West Virginia has a relatively large number of poor, old and rural residents. Many smoke. Manufactured homes are not uncommon.
Nationally, fire deaths have been on the decline, particularly since smoke detectors have become inexpensive.
But nine died this weekend in what Charleston Mayor Danny Jones has called the worst house fire in the city's history.
The fire swept through a home on Arlington Avenue on the city's West Side early Saturday.
In a sign that its tenants were living below the poverty level, officials said the home was maintained by a local landlord but rented with help from the U.S. Department of Housing and Urban Development.
The cause of the fire is still being investigated but may have been a candle, Jones said in a radio interview Monday.
The Charleston home did not have a properly functioning smoke detector, officials have said.
West Virginia is shaping up to have a particularly bad year. Officials count fire deaths from July to June of each year. In the 12-month period that ended June 30, 2011, 51 people died in West Virginia home fires.
But since July 1, 52 West Virginians already have died in fires, Nolte said.
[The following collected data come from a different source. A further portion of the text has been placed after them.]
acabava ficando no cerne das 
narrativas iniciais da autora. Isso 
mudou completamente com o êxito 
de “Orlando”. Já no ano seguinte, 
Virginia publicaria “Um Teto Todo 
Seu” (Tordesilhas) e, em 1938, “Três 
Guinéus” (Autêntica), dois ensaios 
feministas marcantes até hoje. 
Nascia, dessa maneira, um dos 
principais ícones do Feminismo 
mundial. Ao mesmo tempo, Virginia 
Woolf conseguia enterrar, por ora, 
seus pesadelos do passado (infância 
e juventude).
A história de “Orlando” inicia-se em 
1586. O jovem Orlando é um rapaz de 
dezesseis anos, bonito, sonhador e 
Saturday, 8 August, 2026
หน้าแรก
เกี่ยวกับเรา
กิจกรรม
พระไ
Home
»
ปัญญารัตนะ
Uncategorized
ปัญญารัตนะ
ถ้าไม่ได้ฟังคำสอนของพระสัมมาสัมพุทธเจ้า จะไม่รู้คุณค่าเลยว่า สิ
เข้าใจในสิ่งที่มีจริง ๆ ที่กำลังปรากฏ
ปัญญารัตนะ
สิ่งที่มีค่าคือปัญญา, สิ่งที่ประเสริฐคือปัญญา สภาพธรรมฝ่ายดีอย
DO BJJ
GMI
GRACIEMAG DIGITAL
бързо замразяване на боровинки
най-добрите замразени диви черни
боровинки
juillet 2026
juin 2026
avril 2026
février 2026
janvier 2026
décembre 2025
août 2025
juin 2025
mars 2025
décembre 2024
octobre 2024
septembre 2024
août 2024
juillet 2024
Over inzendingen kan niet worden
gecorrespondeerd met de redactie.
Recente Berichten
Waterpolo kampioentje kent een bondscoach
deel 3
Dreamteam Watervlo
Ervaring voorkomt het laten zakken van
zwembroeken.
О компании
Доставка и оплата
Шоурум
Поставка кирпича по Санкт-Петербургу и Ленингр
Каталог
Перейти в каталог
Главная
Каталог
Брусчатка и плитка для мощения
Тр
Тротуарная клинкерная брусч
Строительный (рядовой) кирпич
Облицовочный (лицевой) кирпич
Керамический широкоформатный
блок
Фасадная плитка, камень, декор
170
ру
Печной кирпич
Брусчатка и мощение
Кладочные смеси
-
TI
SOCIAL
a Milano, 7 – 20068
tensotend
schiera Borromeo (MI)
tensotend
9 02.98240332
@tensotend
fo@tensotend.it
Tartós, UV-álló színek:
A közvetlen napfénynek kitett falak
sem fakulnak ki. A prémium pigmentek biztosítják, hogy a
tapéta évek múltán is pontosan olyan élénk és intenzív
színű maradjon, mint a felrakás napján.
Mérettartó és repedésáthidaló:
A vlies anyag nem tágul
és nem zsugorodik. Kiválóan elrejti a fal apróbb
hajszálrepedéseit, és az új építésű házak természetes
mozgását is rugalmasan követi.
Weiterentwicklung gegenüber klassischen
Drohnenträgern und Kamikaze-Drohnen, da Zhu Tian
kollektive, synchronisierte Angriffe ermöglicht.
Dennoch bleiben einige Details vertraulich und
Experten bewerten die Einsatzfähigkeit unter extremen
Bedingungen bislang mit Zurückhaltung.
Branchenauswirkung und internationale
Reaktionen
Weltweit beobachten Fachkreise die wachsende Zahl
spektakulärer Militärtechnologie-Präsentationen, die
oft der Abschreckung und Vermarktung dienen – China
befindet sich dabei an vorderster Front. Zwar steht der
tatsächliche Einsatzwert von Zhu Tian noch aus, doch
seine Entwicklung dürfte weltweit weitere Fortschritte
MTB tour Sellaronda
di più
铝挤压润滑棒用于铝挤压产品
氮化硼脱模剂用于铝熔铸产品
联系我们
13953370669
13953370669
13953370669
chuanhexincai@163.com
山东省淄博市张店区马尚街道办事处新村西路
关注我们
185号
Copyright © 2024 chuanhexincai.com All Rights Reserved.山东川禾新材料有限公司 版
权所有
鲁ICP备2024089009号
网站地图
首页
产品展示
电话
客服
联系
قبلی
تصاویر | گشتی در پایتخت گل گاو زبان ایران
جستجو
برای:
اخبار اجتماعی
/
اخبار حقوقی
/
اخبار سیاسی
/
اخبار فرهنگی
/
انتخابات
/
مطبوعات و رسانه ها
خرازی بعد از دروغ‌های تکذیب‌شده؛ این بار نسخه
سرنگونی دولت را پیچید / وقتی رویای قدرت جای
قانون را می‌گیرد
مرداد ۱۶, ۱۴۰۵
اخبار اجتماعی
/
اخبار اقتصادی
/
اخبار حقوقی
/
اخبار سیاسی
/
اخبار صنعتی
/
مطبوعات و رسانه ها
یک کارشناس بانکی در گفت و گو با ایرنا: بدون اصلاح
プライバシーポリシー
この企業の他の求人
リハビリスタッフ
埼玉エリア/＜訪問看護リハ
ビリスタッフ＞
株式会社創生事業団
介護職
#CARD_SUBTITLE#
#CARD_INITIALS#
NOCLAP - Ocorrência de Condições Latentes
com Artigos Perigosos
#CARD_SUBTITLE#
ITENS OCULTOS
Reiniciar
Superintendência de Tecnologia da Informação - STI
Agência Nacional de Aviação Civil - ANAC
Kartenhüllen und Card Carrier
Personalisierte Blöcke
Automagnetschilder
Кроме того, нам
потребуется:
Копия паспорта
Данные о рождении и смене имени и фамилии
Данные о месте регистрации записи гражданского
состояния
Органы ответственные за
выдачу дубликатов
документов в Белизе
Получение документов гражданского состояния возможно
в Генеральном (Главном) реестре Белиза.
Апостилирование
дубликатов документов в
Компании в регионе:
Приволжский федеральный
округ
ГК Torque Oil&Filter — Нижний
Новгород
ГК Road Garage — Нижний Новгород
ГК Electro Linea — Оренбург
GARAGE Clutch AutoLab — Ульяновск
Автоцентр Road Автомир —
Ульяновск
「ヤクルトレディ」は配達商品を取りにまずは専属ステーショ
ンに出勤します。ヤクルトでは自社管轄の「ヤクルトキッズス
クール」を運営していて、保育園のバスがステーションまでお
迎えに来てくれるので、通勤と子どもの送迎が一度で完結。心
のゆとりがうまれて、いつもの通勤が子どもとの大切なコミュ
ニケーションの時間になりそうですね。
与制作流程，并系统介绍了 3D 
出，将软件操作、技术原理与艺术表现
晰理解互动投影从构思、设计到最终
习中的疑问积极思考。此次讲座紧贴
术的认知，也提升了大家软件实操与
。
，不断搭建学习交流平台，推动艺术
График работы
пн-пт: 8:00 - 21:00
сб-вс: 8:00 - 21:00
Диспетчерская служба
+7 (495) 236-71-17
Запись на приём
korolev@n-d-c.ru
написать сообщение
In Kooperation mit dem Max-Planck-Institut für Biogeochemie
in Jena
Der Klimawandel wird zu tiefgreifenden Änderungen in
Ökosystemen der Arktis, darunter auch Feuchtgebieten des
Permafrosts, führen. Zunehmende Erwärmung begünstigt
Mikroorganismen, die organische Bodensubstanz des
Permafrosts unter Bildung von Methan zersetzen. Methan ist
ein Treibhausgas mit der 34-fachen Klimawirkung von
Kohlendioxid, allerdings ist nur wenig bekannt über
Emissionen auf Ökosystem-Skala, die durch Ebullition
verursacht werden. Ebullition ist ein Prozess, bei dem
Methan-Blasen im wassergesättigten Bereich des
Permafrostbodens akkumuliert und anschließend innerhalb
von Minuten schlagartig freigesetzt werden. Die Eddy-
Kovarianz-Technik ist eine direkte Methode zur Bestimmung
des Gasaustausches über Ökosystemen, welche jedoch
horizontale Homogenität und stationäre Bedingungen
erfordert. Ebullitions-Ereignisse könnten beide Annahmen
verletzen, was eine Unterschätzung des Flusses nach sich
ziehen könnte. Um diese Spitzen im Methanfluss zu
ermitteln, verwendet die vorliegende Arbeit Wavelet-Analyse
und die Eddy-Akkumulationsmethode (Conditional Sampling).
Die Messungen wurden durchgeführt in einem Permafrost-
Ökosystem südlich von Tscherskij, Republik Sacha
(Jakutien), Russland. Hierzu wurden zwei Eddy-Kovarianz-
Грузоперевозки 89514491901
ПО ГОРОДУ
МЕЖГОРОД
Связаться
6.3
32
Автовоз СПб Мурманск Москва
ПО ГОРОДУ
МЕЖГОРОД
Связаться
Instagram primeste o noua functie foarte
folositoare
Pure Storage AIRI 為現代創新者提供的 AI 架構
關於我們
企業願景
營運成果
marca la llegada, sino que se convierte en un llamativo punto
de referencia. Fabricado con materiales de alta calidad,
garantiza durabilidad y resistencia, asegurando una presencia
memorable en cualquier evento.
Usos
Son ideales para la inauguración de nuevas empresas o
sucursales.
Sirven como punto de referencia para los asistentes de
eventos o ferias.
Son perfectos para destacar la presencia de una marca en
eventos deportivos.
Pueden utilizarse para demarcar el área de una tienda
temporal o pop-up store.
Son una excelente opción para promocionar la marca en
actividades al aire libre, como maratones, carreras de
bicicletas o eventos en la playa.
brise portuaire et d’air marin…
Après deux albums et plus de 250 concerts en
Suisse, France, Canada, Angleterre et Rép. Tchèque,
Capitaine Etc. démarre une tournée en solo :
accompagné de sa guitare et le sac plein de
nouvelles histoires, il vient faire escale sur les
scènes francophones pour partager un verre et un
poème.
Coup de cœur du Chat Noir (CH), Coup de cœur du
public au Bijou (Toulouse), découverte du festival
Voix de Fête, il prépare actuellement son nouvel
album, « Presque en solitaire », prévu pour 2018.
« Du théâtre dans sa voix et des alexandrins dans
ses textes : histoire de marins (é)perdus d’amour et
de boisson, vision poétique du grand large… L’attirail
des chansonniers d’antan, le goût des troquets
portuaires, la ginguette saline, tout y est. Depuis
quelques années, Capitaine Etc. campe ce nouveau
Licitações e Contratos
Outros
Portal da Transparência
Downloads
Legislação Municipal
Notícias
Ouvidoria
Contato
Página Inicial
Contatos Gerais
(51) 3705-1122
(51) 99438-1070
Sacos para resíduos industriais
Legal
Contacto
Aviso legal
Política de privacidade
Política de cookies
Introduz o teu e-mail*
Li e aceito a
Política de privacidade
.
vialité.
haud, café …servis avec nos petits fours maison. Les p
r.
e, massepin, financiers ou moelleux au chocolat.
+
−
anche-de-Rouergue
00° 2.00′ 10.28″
Thirty-six have been killed since January alone, including the deaths this weekend in Charleston.
"In the years we've been here, we can't recall so many fire deaths in such a short amount of time," Nolte, a 15-year veteran of the office, said Monday.
It's unclear what the reason for the rise has been, though arsons could be a factor.
State data also don't make clear what areas and kinds of people are most likely to be victimized by fire, but national studies suggest fires are yet another scourge of poverty.
Poverty and fire deaths are clearly linked, said David Hemenway, a professor at Harvard University's School of Public Health who has studied fire-related deaths.
"That was clearly one of the big risk factors; people who die in fires tend to be very poor," Hemenway said in a telephone interview Monday.
Saturday's Charleston fire resulted in the most fatalities in the state since a January 2007 blaze killed nine at the Emmons Jr. Apartments in Huntington. Because of its age, the building lacked a sprinkler system.
Rural residents are also at risk. West Virginia is one of the most rural in the country. Nolte said rural areas rely on volunteer and part-time fire departments.
Although multiple factors can lead to house fires, State Fire Marshal Sterling Lewis said substandard homes are part of the problem.
"A lot of the fires we have in West Virginia have been in substandard housing, housing that doesn't meet code," Lewis said.
There's also no one who checks on most residential buildings.
"There is no one that has the authority over those single-family dwellings," Lewis said. "Most of our fire fatalities are in one- or two-family dwellings."
Nolte said mobile homes burn more quickly than other homes.
Tenants' ages are also a risk factor. The elderly account for a disproportionate share of fire deaths, according to the U.S. Fire Administration. The disabled are also at risk. About third of the fatalities happen to the physically handicapped or possibly mentally disabled, according to national data.
About a third of people who die in a fire are asleep. A fifth of fire-related deaths in the nation happen to people "possibly impaired by alcohol," according to the Fire Administration.
On the other end of the spectrum, young children often are unable to escape from a home ablaze.
Education level also seems to play a factor in fire safety, Nolte said.
"It tends to be that better educated people have made it more their business to be educated about safety," Nolte said.